Justru sebaliknya, tenis meja merupakan olahraga yang sulit. Bahkan
pemain profesional bernama Dimitri Ovtcharov mengakui bahwa tenis meja adalah
olahraga yang sulit. Pemain dituntut memiliki kelenturan serta kekuatan pada
otot tangan hingga kaki. Teknik dalam memukul bola juga tidak sembarang,
apalagi bola melaju cepat dan berputar. Butuh waktu berbulan-bulan untuk pemain
baru agar menguasai teknik pukulan, itu pun masih terdapat teknik lain yang
memiliki tingkat kesulitan yang lebih tinggi.
Setiap atlet, rata-rata mulai berlatih sejak dini. Saat umur kita masih
dini, otak kita cenderung mampu mengingat dengan mudah. Anggota tubuh di umur
muda juga masih lentur dan dapat mengikuti arahan pelatihan dengan mudah. Pada
awal latihan, atlet akan fokus berlatih untuk mendapatkan feel saat
memukul bola. Selain teknik memukul, langkah dan posisi kaki juga sangat
diperhatikan agar posisi tubuh seimbang dalam memukul bola.

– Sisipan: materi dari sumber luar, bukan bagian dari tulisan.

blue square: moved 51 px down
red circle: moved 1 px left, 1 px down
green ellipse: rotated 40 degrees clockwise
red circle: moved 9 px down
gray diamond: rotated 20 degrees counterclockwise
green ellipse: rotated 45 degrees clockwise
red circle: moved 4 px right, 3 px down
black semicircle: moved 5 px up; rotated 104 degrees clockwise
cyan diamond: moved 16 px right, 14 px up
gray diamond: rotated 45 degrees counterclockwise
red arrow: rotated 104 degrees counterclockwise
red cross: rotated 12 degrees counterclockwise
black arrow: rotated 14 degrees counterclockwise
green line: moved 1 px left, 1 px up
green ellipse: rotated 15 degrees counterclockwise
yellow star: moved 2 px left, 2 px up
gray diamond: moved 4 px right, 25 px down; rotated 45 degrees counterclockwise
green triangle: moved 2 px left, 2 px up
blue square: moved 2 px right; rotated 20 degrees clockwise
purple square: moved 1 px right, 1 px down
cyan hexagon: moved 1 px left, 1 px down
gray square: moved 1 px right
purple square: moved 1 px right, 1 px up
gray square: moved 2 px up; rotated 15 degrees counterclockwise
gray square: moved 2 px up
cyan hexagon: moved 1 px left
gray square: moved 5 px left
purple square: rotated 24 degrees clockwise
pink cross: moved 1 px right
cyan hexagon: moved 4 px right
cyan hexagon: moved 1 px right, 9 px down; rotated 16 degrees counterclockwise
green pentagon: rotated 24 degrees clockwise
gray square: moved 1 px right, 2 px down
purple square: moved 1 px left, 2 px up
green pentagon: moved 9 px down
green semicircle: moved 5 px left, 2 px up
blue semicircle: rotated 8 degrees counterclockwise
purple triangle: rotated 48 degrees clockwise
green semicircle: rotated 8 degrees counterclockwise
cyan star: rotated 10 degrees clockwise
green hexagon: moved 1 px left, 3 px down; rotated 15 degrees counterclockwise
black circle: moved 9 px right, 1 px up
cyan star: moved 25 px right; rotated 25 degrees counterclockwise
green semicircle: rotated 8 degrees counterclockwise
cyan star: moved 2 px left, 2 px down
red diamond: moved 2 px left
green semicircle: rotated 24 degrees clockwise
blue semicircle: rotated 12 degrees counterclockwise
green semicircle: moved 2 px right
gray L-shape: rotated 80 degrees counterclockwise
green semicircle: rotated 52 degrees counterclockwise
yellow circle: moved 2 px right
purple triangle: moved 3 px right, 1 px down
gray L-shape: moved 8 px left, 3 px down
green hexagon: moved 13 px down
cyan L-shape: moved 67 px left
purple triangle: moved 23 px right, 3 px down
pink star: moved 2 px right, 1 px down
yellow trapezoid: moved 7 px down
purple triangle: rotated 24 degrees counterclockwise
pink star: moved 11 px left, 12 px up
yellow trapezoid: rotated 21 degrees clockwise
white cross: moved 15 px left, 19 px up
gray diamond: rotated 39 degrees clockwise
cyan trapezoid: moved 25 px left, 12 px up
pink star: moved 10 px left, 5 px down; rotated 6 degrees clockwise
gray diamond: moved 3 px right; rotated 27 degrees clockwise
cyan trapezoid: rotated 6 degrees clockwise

Selain menuntut kekuatan fisik, bermain tenis juga memerlukan ketajaman
mata dalam melihat arah dan putaran bola. Dalam menentukan putaran bola, otak
dan mata menjadi faktor utama sebelum mengambil kuda-kuda untuk memukul bola. Faktor
keselarasan antara tangan dan kaki sangat diperlukan untuk kesempurnaan teknik
ketika memukul bola.
Dalam permainannya, setiap atlet memiliki gaya masing-masing. Secara umum,
gaya permainan tenis meja dibedakan menjadi menyerang (offensive),
bertahan (defensive), dan keduanya (all-round). Tentunya setiap
gaya memiliki teknik khusus dan cara bermain yang beda.
Olahraga tenis meja merupakan salah satu olahraga sulit dan kompleks. Kemampuan
fisik, mental, hingga otak turut digunakan dalam bermain tenis meja. Hal itulah
mengapa olahraga ini menjadi salah satu olahraga yang sulit.